RECORDS SHOWN |

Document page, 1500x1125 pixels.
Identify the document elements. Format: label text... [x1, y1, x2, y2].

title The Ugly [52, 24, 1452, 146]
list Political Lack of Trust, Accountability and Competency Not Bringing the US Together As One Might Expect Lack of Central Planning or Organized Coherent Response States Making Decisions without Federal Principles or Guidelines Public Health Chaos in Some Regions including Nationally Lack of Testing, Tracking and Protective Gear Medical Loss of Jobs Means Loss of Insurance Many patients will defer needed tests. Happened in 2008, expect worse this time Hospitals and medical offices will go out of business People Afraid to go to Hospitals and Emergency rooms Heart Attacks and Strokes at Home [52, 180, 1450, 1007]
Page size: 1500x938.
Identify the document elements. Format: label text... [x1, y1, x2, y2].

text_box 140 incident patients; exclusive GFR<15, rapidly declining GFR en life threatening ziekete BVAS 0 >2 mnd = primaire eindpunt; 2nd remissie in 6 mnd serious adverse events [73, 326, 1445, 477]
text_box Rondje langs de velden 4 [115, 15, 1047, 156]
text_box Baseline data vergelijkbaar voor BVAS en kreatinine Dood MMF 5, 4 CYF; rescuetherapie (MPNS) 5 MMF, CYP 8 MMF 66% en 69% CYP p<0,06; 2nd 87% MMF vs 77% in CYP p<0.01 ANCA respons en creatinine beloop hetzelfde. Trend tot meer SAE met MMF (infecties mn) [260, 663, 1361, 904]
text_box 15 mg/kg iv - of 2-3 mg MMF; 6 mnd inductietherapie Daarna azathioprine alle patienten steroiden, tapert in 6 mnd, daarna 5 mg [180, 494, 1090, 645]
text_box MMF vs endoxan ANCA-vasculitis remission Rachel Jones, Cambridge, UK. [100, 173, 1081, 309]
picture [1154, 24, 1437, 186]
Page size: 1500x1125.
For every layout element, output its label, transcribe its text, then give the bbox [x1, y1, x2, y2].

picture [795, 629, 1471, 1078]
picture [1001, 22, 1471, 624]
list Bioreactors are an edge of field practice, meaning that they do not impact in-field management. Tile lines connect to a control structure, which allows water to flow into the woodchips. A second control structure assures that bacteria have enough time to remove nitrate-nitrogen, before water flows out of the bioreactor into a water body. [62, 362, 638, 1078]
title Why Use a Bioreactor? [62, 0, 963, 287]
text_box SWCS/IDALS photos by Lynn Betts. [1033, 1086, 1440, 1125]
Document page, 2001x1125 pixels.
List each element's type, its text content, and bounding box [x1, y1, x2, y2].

WHAT IS NEEDED | The lines needed are the ones from the first line of the entries through the line that contains "Page size: 1500x938.", given again without any change.

EXERCISE RESPONSE |
Document page, 1500x1125 pixels.
Identify the document elements. Format: label text... [x1, y1, x2, y2].

title The Ugly [52, 24, 1452, 146]
list Political Lack of Trust, Accountability and Competency Not Bringing the US Together As One Might Expect Lack of Central Planning or Organized Coherent Response States Making Decisions without Federal Principles or Guidelines Public Health Chaos in Some Regions including Nationally Lack of Testing, Tracking and Protective Gear Medical Loss of Jobs Means Loss of Insurance Many patients will defer needed tests. Happened in 2008, expect worse this time Hospitals and medical offices will go out of business People Afraid to go to Hospitals and Emergency rooms Heart Attacks and Strokes at Home [52, 180, 1450, 1007]
Page size: 1500x938.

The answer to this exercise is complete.